Carson told Berkeley County School Superintendent Rodney Thompson that he can tell Cane Bay parents that the light will be installed.

"Their next question is when, and we don't know the answer to that yet," Carson said. "As soon as practical."

The project will be paid for by the county's "C" funds, which come from state gas taxes. Carson said the committee generally funds paving projects, and the money for the light will come from the category called "other."

The committee agreed that a traffic signal is needed, but some questioned who should pay for it and what it should look like.

"It's a basic safety issue," said state Rep. Bill Crosby, R-North Charleston, who suggested to the district using the C funds. "I don't care if they put up old creosote poles and put a light on it. They need a light."

Thompson said the district has been trying for more than a year to get a light at the site, which is north of Goose Creek in Berkeley County but has a Summerville address.

"Weekly, if not daily, we have accidents in this area," Thompson said. "It's very difficult to make a left-hand turn out of that development. We feel that it's a safety issue not only for the children that come in and out of these schools, but the residents as well and those that travel this highway daily."

The S.C. Department of Public Safety does not have statistics for the number of accidents in the area. The agency maintains records for wrecks with injuries, fatalities or more than $1,000 in property damage on state-maintained roads, but many of the roads in the area are private property, according to the department.

There was a fatality in front of the school as recently at April 20, according to The Post and Courier's records.

Thompson's request was for $105,535 to install a signal with decorative arms, which he said was the desire of the developer, Gramling Brothers Real Estate and Development Co.

Carson said it would cost about $50,000 to install a standard stoplight.

"What we're looking at is a safety issue, and it's likely to get worse," said committee member Dennis Harmon, city administrator for Goose Creek, who suggested that the transportation committee pay for basic installation of a traffic light and for decorative features to be the responsibility of others.

Ben Gramling of Gramling Brothers was not available for comment Wednesday.

Harmon's motion was passed unanimously, with one abstention and one member absent. Committee member John Fondren was absent and Tom Lewis abstained.

When the neighborhood was first planned in 2005, officials predicted that the road would need improvements. The rural two-lane highway has a speed limit of 55 mph. A school speed zone of 45 mph has been added since Cane Bay High was built.

"The DOT identified that a signal was going to be needed at some point," said Lewis, an engineer with the state Department of Transportation, adding that such costs are usually paid by the person requesting the permit, which was the school district.
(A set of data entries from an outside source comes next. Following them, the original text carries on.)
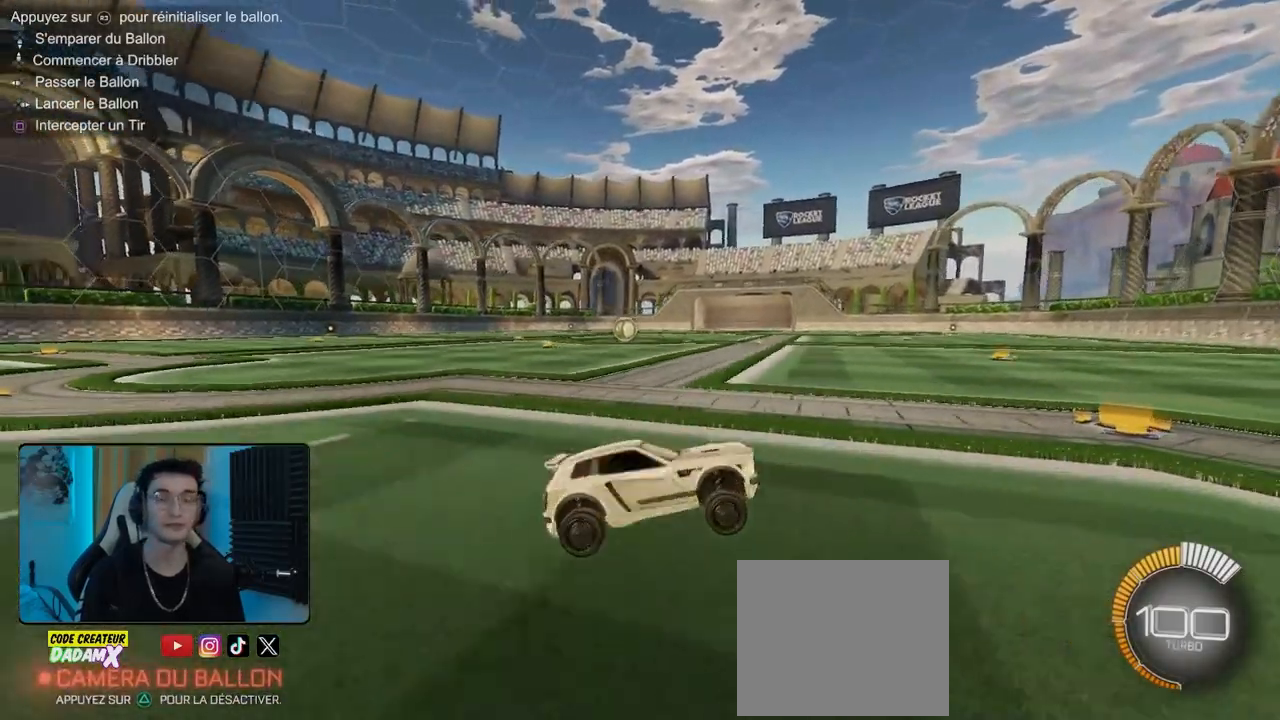
{"buttons": ["L2"], "left_stick": "down", "events": [[100, "L2", "down"], [360, "left_stick", "down"], [420, "CROSS", "down"], [500, "CROSS", "up"]]}
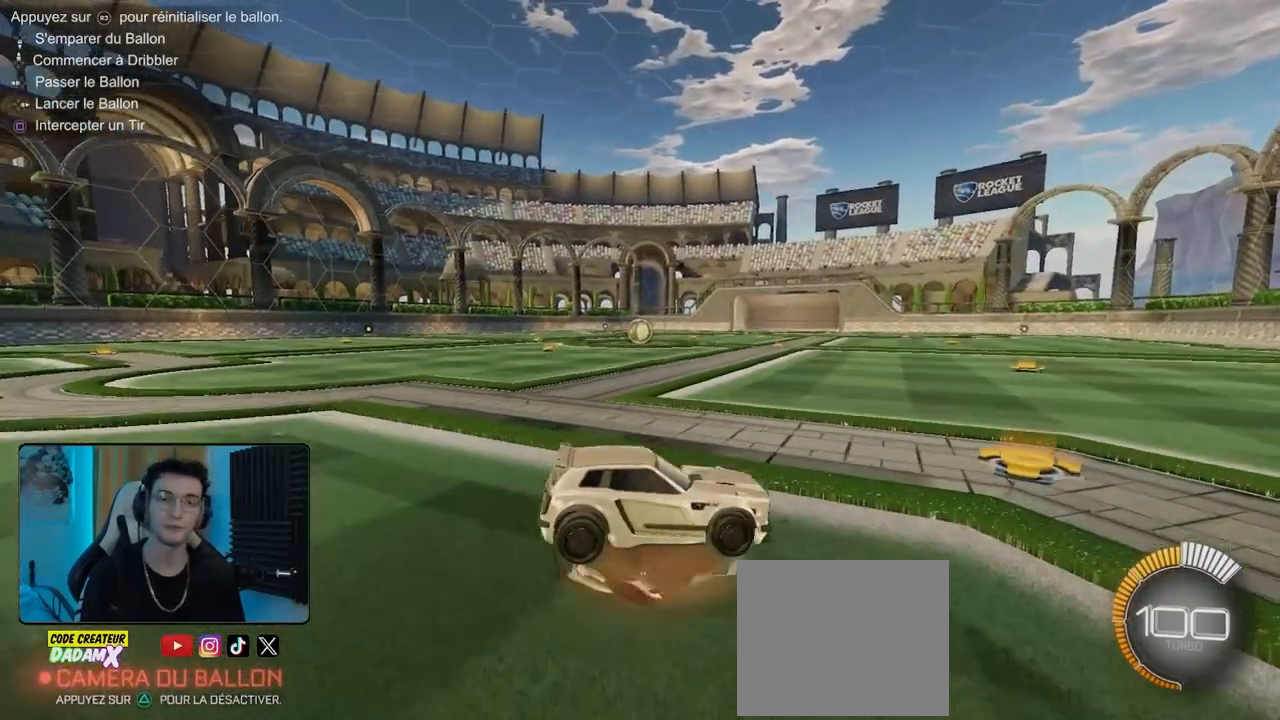
{"buttons": [], "left_stick": "center", "events": [[20, "L2", "up"], [60, "CROSS", "down"], [160, "CROSS", "up"], [160, "left_stick", "center"]]}
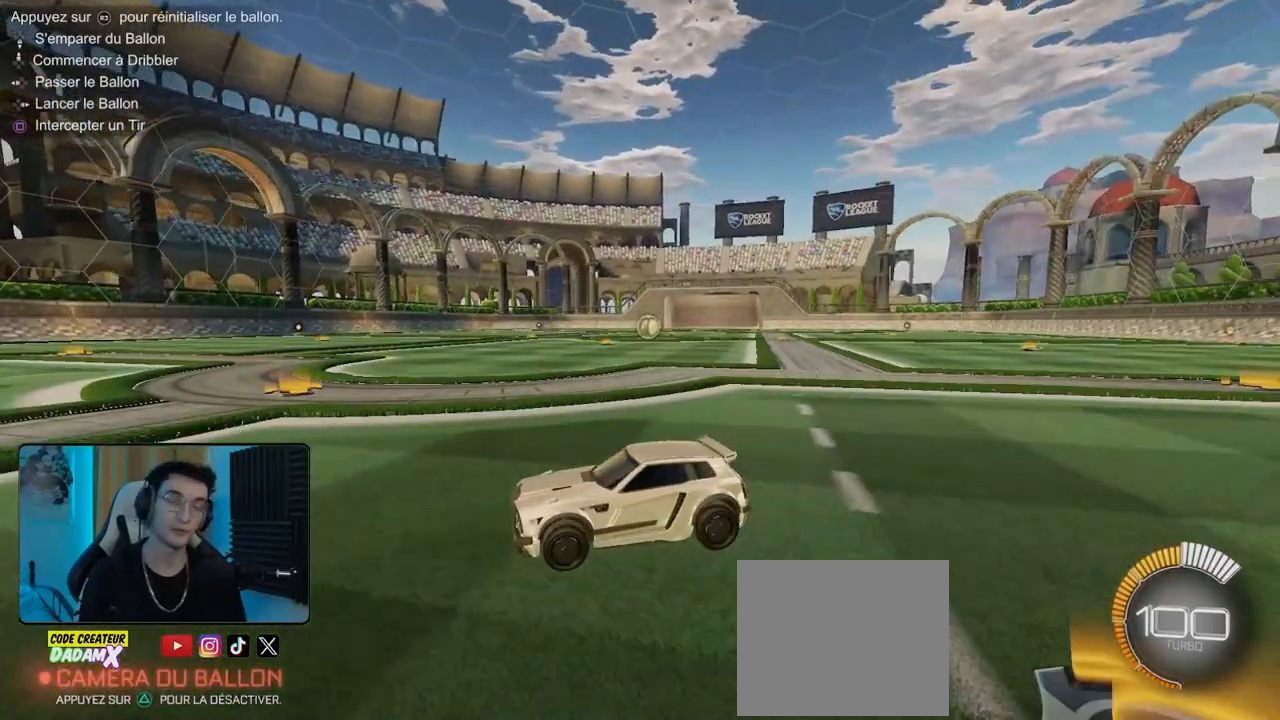
{"buttons": ["R2"], "left_stick": "right", "events": [[120, "left_stick", "right"], [320, "R2", "down"], [360, "left_stick", "center"], [440, "left_stick", "right"]]}
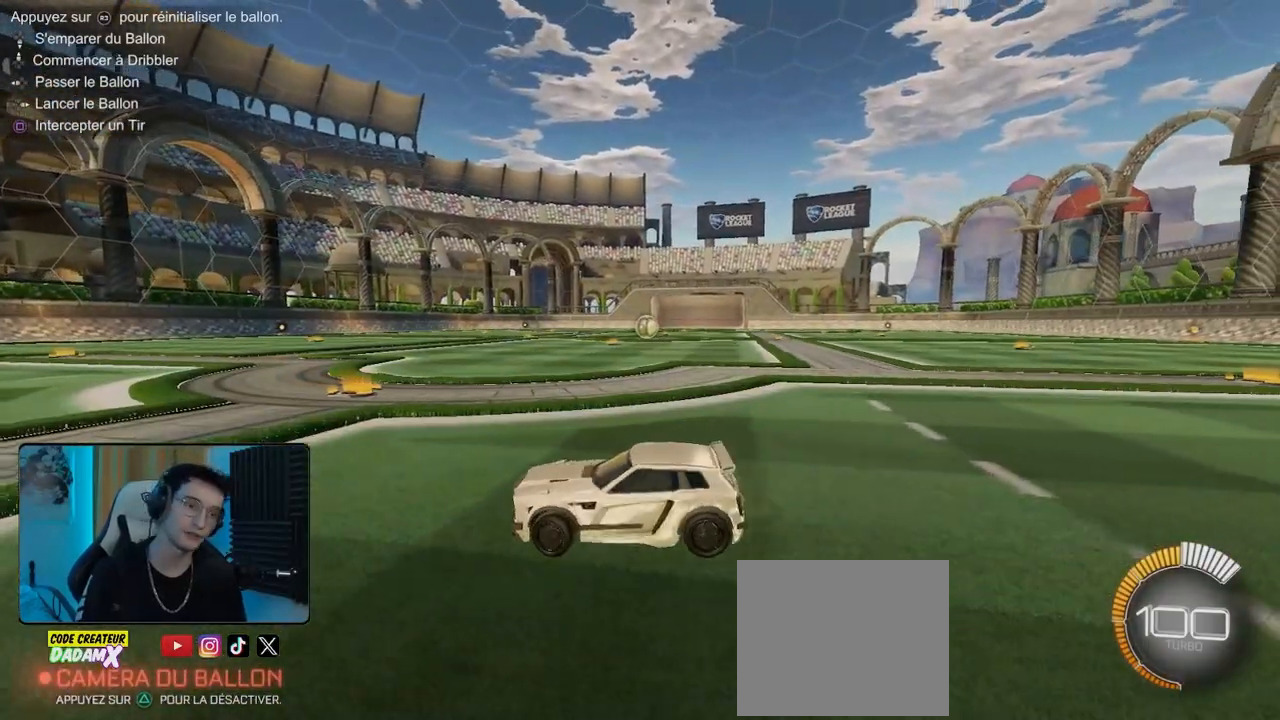
{"buttons": ["R2"], "left_stick": "center", "events": [[180, "left_stick", "center"]]}
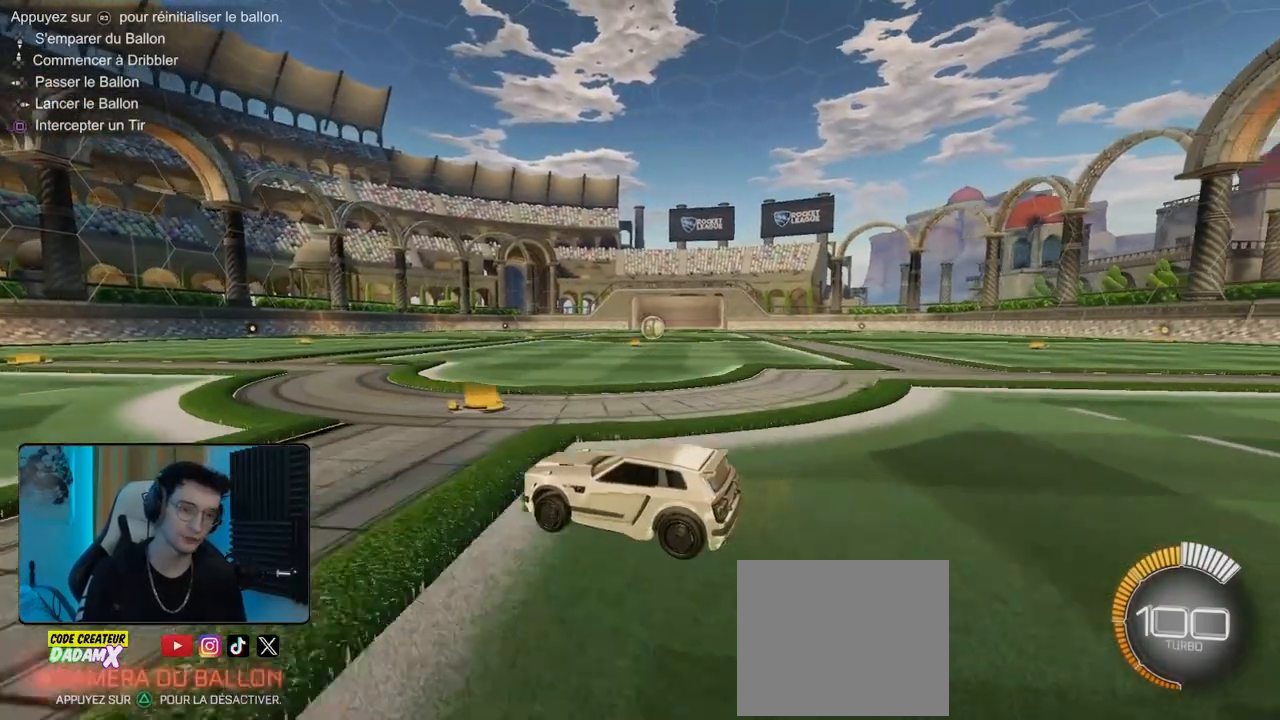
{"buttons": ["R2", "DPAD_DOWN"], "left_stick": "center", "events": [[500, "DPAD_DOWN", "down"]]}
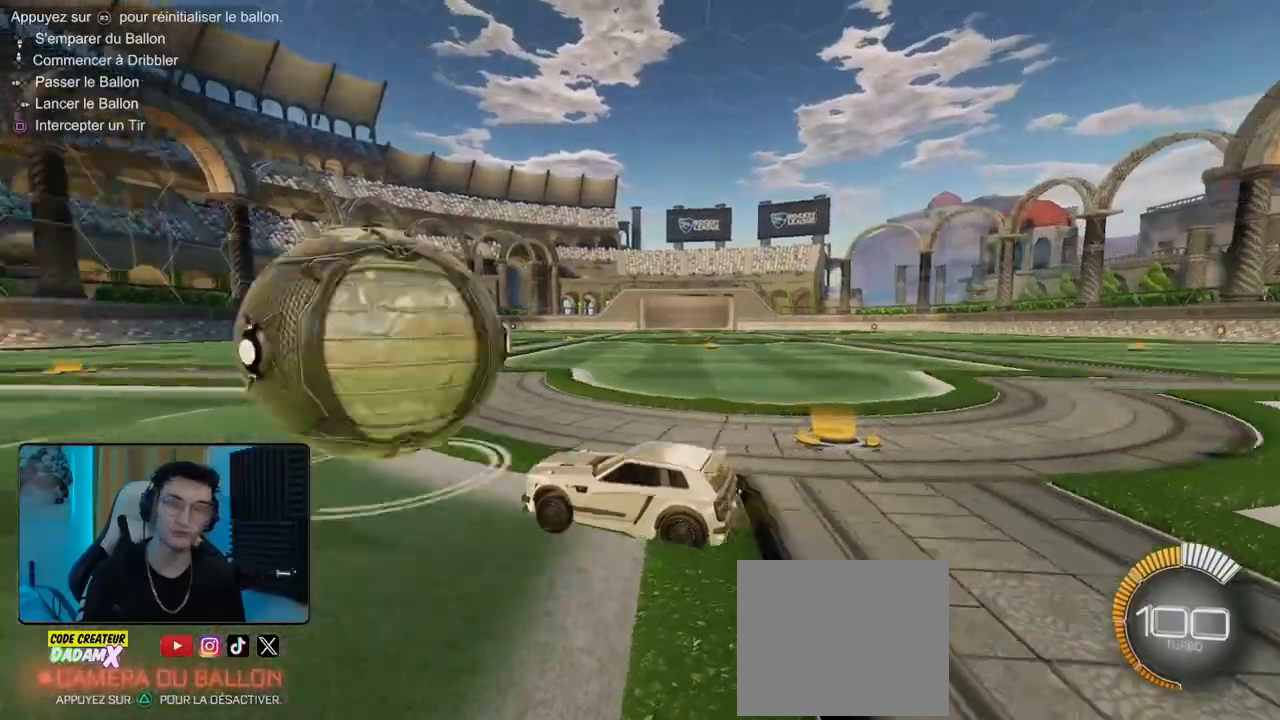
{"buttons": ["R2"], "left_stick": "right", "events": [[80, "DPAD_DOWN", "up"], [300, "left_stick", "left"], [460, "left_stick", "right"]]}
Lewis abstained from voting because of his involvement in the situation.

In 2005, Gramling Brothers donated 200-plus acres to the district to build three schools -- Cane Bay High, which has more than 1,400 students, opened in 2008; Cane Bay Elementary, with 700 students, opened the following year; and the 900-student Cane Bay Middle will open next summer.

Thompson, who has been superintendent since February, said the developers gave the land to the district in exchange for the district paving Cane Bay Boulevard for a quarter mile past the school, which also required putting in turn lanes on U.S. 176.

"I've never seen any agreement where the school district agreed to put in a traffic signal," he said. "We've done everything that we can possibly do to try to secure funding for this, and we're just here to ask for help."

After the meeting, Thompson said he was happy with the outcome.

"The bottom line is, we've got people getting hurt out there in front of this school," he said. "We need to figure out as representatives of Berkeley County how to get a traffic signal there."